OSError Traceback (most recent call last)
in ()
7 # training and validation data only change periodically, so no need to download them over again every single week
8 napi.download_dataset(“numerai_training_data.parquet”, “numerai_training_data.parquet”)
----> 9 df = pd.read_parquet(‘numerai_training_data.parquet’)
10 df.head()

7 frames
/usr/local/lib/python3.7/dist-packages/pyarrow/error.pxi in pyarrow.lib.check_status()

OSError: Corrupt snappy compressed data.

This was executed in google colab (I am using M1 Mac) after I ran pip install on all the requirements (there was some version conflicts highlights but I doubt this is the reason).

Sorry for the long question but would anybody be able to guide me on this?

I really wanted to get started into this journey.

Thank you so much!

*** Edit Note ***
This is resolved by ignoring all the version stated in requirements.txt and just install all of them as latest version.

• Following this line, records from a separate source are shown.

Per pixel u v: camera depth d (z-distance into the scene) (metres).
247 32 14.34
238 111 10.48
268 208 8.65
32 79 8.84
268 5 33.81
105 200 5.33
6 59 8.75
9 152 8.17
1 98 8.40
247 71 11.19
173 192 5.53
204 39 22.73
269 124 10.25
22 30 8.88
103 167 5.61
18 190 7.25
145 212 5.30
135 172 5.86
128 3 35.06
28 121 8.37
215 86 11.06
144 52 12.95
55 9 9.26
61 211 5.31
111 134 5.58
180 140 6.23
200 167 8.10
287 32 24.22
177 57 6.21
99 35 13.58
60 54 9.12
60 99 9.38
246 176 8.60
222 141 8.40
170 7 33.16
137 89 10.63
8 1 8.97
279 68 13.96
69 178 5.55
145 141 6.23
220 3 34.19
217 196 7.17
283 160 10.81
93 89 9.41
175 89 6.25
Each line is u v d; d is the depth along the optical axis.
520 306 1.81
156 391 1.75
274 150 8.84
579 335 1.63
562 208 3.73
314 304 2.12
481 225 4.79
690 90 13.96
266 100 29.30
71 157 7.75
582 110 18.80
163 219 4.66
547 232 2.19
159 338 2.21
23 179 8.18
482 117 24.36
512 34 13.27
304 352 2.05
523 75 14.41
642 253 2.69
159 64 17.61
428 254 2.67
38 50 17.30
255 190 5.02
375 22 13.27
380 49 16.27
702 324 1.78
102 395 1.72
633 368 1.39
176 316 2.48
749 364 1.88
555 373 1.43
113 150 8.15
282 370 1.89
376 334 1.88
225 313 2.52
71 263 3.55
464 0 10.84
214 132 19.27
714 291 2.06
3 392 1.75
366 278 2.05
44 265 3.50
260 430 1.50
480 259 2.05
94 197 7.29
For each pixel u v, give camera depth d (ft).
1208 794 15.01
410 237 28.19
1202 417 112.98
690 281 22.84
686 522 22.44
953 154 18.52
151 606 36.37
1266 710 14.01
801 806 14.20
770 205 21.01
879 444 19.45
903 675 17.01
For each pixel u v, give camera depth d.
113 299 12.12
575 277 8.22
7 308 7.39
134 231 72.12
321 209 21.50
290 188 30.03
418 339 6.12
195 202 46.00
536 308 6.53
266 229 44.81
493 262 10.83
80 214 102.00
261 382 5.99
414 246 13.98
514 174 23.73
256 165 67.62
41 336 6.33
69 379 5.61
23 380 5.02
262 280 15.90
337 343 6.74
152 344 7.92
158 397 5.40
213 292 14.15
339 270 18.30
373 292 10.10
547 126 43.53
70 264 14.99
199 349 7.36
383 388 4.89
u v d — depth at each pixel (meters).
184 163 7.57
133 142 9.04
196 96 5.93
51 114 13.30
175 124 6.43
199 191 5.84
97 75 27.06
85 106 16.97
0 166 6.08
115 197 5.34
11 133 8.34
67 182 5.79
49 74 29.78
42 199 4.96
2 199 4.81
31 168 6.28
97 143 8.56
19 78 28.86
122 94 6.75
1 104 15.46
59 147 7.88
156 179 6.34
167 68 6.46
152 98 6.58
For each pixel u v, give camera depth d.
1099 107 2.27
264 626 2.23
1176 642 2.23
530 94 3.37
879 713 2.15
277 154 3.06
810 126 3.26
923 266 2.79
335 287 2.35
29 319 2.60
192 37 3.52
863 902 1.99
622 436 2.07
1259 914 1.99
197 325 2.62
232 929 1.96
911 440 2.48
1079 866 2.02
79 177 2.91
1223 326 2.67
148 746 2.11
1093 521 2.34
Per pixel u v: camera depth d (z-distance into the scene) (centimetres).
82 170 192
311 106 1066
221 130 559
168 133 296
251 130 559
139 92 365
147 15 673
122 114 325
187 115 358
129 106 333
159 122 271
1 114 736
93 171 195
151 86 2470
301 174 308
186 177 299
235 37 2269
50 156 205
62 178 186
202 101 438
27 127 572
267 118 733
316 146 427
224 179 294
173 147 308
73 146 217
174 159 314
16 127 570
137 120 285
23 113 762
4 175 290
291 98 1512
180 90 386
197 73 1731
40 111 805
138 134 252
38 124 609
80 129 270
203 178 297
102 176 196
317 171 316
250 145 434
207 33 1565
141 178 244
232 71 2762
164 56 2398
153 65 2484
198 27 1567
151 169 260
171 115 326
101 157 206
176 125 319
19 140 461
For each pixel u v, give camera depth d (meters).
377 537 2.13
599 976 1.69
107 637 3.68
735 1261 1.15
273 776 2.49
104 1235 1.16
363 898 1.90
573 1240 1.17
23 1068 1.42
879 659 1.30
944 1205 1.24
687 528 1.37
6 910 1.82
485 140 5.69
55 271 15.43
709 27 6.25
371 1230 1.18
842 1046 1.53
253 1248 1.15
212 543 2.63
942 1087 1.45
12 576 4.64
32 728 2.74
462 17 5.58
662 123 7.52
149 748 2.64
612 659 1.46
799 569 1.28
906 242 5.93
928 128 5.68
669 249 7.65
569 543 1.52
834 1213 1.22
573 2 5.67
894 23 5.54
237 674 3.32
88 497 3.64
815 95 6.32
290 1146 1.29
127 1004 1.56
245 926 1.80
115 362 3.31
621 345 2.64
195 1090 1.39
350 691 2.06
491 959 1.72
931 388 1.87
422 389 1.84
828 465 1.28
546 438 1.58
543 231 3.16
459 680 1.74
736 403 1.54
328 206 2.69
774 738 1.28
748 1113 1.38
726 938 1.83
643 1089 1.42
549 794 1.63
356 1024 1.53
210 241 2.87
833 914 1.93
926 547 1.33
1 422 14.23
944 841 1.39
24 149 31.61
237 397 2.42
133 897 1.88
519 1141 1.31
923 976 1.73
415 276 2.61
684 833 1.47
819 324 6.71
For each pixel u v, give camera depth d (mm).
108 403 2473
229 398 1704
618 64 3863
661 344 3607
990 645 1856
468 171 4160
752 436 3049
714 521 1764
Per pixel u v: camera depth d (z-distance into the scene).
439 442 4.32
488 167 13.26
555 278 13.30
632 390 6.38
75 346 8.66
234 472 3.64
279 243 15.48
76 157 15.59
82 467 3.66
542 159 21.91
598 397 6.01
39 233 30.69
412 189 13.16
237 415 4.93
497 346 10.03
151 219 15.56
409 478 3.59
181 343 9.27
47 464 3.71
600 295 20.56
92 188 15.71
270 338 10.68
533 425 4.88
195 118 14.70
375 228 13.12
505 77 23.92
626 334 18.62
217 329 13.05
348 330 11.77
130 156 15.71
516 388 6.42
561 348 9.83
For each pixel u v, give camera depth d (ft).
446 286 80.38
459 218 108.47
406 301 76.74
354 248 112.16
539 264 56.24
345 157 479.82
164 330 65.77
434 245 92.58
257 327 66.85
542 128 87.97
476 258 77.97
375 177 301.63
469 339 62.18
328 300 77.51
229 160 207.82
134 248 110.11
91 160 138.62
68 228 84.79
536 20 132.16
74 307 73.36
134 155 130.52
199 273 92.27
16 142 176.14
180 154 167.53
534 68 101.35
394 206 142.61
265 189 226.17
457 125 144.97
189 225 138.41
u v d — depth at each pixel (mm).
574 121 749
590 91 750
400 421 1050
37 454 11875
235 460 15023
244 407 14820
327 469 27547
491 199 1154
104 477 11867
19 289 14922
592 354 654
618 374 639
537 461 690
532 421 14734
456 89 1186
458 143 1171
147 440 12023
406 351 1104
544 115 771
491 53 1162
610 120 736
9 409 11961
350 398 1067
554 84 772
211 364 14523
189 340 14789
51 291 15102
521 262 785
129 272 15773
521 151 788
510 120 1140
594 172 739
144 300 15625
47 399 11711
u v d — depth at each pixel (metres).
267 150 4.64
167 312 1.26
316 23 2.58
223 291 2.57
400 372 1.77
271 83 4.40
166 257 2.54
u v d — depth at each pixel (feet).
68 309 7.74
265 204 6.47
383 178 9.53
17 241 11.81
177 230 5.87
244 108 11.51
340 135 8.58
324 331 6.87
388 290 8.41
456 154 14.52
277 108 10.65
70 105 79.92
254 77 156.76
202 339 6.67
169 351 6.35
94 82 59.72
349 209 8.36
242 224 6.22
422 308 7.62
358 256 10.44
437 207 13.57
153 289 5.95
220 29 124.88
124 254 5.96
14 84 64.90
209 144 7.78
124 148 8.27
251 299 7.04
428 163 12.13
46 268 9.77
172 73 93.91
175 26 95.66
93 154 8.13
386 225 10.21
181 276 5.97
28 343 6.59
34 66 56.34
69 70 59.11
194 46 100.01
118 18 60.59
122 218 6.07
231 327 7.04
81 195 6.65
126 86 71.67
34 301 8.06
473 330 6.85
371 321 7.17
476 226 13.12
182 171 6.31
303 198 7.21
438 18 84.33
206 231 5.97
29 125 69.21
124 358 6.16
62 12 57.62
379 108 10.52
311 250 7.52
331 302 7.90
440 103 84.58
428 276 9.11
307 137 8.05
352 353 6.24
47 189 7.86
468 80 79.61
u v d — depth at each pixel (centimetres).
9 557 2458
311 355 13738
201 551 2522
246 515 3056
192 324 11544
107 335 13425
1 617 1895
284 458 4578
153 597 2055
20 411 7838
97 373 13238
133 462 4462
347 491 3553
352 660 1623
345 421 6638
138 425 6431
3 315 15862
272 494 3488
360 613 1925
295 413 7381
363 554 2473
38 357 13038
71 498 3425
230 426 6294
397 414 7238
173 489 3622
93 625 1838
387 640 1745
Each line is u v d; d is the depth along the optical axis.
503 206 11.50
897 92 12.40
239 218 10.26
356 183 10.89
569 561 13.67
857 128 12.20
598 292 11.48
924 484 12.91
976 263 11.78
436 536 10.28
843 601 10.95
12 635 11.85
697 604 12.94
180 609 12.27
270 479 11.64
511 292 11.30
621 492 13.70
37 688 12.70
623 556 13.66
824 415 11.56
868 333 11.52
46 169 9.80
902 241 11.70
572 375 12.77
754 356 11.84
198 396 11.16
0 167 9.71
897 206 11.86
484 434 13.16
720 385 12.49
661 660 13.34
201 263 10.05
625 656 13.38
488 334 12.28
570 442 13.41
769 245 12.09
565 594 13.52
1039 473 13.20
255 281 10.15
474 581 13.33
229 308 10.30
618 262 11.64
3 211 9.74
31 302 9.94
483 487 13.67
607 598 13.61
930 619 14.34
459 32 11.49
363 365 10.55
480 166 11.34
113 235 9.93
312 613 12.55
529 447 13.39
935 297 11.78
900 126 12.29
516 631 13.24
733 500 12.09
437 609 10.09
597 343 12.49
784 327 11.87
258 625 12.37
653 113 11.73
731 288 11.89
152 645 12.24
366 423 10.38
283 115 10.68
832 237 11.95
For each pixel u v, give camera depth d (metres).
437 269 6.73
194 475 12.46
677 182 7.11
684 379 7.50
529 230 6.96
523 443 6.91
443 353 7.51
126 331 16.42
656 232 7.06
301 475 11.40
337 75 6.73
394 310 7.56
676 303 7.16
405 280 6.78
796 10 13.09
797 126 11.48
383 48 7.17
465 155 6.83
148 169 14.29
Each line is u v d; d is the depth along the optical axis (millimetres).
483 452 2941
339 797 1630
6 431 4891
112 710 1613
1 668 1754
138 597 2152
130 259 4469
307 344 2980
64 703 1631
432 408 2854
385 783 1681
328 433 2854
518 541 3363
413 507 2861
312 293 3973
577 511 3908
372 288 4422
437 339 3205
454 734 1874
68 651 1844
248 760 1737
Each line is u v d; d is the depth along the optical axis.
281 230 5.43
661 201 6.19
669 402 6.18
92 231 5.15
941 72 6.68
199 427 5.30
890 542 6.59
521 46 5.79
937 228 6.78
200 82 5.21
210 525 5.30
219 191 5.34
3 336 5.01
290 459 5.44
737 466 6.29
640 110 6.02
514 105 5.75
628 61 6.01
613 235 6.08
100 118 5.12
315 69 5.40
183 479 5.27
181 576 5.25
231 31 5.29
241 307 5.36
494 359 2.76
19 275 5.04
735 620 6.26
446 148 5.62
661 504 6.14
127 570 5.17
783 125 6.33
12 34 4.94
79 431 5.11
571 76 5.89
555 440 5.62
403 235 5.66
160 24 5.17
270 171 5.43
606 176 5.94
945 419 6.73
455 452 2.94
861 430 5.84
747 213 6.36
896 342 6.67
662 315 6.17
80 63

Why do you think the version conflicts are unrelated?

I remember hearing about some having problems with an error message about a corrupt parquet file a few weeks ago. I don’t know but maybe related?

You could also try asking on the support channel in chat

1 Like

Hi Mic,

Thank you for pointing me to the support channel. I will update the thread here if the solution is found.


This is finally resolved after I install all packages to their latest version. Big thanks to shatteredx for the advice!